WASHINGTON (CNNMoney.com) -- Senate Democrats failed Tuesday - for the second time in two days - to muster the 60 votes needed to start debating Wall Street reform.
The official vote was 57-41 in favor of moving forward with Senate Majority Leader Harry Reid, D-Nev., switching his vote from "yes" to "no," in a procedural move that allows him, under the Senate rules, to bring the bill up again as early as Wednesday for another vote.
Reid accused Republicans of preferring to work "behind closed doors, instead of on the floor of the Senate in full view of the public," he said in a statement.
Sen. Ben Nelson, D-Neb., again joined 39 Republicans to vote against the proposal to officially start debating the Wall Street reform legislation before other lawmakers on a Senate Banking panel negotiate a deal. Two Republicans did not vote.
"We think this is the best way to get a better bill," said Senate Minority Leader Mitch McConnell, R-Ky., explaining why his caucus has united to block the bill's movement for two days.
Democrats and Republicans still disagree about the way to go about preventing future bailouts, cracking down on risky bets and ensuring consumers have stronger protection.
Sen. Christopher Dodd, D-Conn., and Sen. Richard Shelby, R-Ala., have been negotiating differences on the bill but have yet to come up with a final compromise.
Several GOP moderates, including Sen. Scott Brown, R-Mass., and Sen. Susan Collins, R-Maine, told CNN they don't consider themselves blocking regulatory reforms - and they don't feel pressured to vote to start the debate before a deal is negotiated.
"It's not just simply blocking it for the sake of blocking it," said Sen. Olympia Snowe, R-Maine. "Rather than just insisting on votes, why not be working -- like they did on derivatives through the weekend -- on the question of the other aspects of the bill that raise legitimate questions?"
Nelson told CNN that he worried about the legislation's impact on Main Street and that he didn't want to push forward a bill that isn't finalized.
But he also said he is opposed to the bill's tough provisions cracking down on financial products called derivatives. He thinks that existing derivative contracts should be grandfathered in under weaker rules now in place that allow trades to be made in the dark.
"It's a matter of constitutional correctness," Nelson said Tuesday. "You can't derogate a contract ... that's in existence without it becoming a taking."

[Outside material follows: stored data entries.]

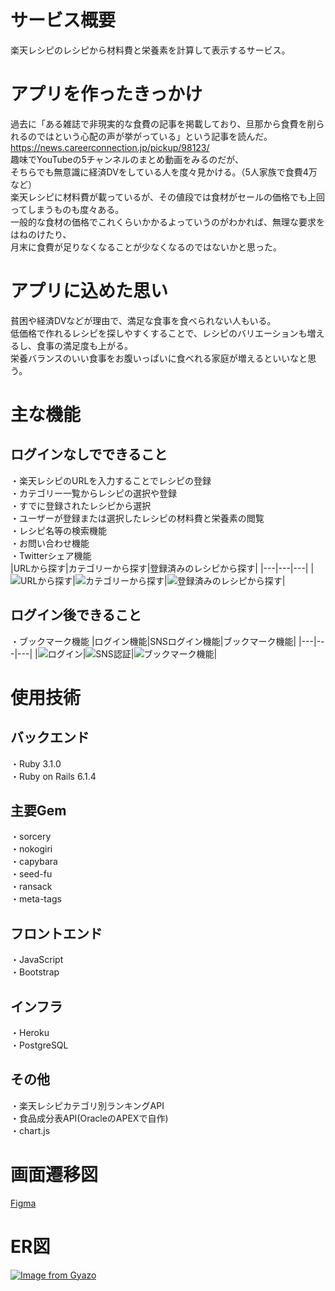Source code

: # サービス概要
楽天レシピのレシピから材料費と栄養素を計算して表示するサービス。

# アプリを作ったきっかけ
過去に「ある雑誌で非現実的な食費の記事を掲載しており、旦那から食費を削られるのではという心配の声が挙がっている」という記事を読んだ。  
https://news.careerconnection.jp/pickup/98123/  
趣味でYouTubeの5チャンネルのまとめ動画をみるのだが、  
そちらでも無意識に経済DVをしている人を度々見かける。（5人家族で食費4万など）  
楽天レシピに材料費が載っているが、その値段では食材がセールの価格でも上回ってしまうものも度々ある。  
一般的な食材の価格でこれくらいかかるよっていうのがわかれば、無理な要求をはねのけたり、  
月末に食費が足りなくなることが少なくなるのではないかと思った。

# アプリに込めた思い
貧困や経済DVなどが理由で、満足な食事を食べられない人もいる。  
低価格で作れるレシピを探しやすくすることで、レシピのバリエーションも増えるし、食事の満足度も上がる。  
栄養バランスのいい食事をお腹いっぱいに食べれる家庭が増えるといいなと思う。

# 主な機能
## ログインなしでできること
・楽天レシピのURLを入力することでレシピの登録  
・カテゴリー一覧からレシピの選択や登録  
・すでに登録されたレシピから選択  
・ユーザーが登録または選択したレシピの材料費と栄養素の閲覧  
・レシピ名等の検索機能  
・お問い合わせ機能  
・Twitterシェア機能  
|URLから探す|カテゴリーから探す|登録済みのレシピから探す|
|---|---|---|
|![URLから探す](https://user-images.githubusercontent.com/89208789/163760370-259bb5b0-e0e1-4770-a6fd-fd366c54d61c.gif)|![カテゴリーから探す](https://user-images.githubusercontent.com/89208789/163760393-72426f81-0431-4973-89f2-6f6d98007d02.gif)|![登録済みのレシピから探す](https://user-images.githubusercontent.com/89208789/163760400-d4042f7e-89ad-4b52-b997-eb0db94312b7.gif)|  

## ログイン後できること
・ブックマーク機能
|ログイン機能|SNSログイン機能|ブックマーク機能|
|---|---|---|
|![ログイン](https://user-images.githubusercontent.com/89208789/163764019-ee3fb53b-9470-40a4-9a49-66dd7a912ef6.gif)|![SNS認証](https://user-images.githubusercontent.com/89208789/163764016-523f0c42-0ed0-4a9b-9c15-8ed799a45a03.gif)|![ブックマーク機能](https://user-images.githubusercontent.com/89208789/163764022-c985506d-8bed-417d-9d03-e8907424f317.gif)|  
# 使用技術
## バックエンド
・Ruby 3.1.0  
・Ruby on Rails 6.1.4

## 主要Gem
・sorcery  
・nokogiri  
・capybara  
・seed-fu  
・ransack  
・meta-tags  

## フロントエンド
・JavaScript  
・Bootstrap

## インフラ
・Heroku  
・PostgreSQL

## その他
・楽天レシピカテゴリ別ランキングAPI  
・食品成分表API(OracleのAPEXで自作)  
・chart.js

# 画面遷移図
[Figma](https://www.figma.com/file/DEMJHv3GKw0BrKaWAQhvK5/%E3%82%B9%E3%83%9E%E3%83%9B?node-id=2%3A10)

# ER図
[![Image from Gyazo](https://i.gyazo.com/378a1a9865749ad4db63637b29ca9cf0.png)](https://gyazo.com/378a1a9865749ad4db63637b29ca9cf0)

The investor Warren Buffett, who runs the firm Berkshire Hathaway (BRKB), has been pushing for such a grandfather clause and his company is in Nebraska.
Buffett is credited with coining the phrase "financial weapons of mass destruction" in describing derivatives, which is often repeated by lawmakers calling for tougher rules.
Shelby said Tuesday that the "biggest obstacle" is how much power and scope a proposed consumer financial product regulator would have in regulating things like credit cards and mortgages.
"We made great progress on the strengthening what came out of the Banking Committee dealing with the too big to fail," Shelby said. "They basically liked some of the recommendations that on a staff level we've worked on to strengthen that. "
He said the two had made great progress resolving differences on the issue of unwinding financial firms and preventing them from getting too big to fail, but he didn't detail how.
Shelby also said that another sticking point remains with regulating bets on complex financial contracts known as derivatives. Lawmakers want to make them more transparent, pushing them onto clearinghouses and exchanges. They also want those making bets to post collateral, backing up the bets.
But Democrats also want to force banks to spin off their swaps desk, or the parts that deal in making such risky bets.
Republicans think the Democrats' crackdown on derivatives goes too far and will harm businesses, such as airlines and farmers, who benefit from making such bets to shed the risk of swings in prices and interest rates. They say it will push the financial industry to make trades overseas.
Republicans released a memo Tuesday outlining an alternative approach to a financial overhaul that shared many provisions of the Democrats' bill.
A big difference is on the consumer regulator. The draft suggests Republicans prefer a panel consisting mostly of regulators to create new consumer protection rules. Republicans also want new rules cracking down on the government sponsored enterprises Freddie Mac and Fannie Mae.
During his speech on the Senate floor, Dodd said that he could work with a lot of the things he saw in the Republican memo, except the rules for Freddie Mac and Fannie Mae. Dodd said new rules are needed, but said that issue is too big and complex, and needs to be tackled on its own.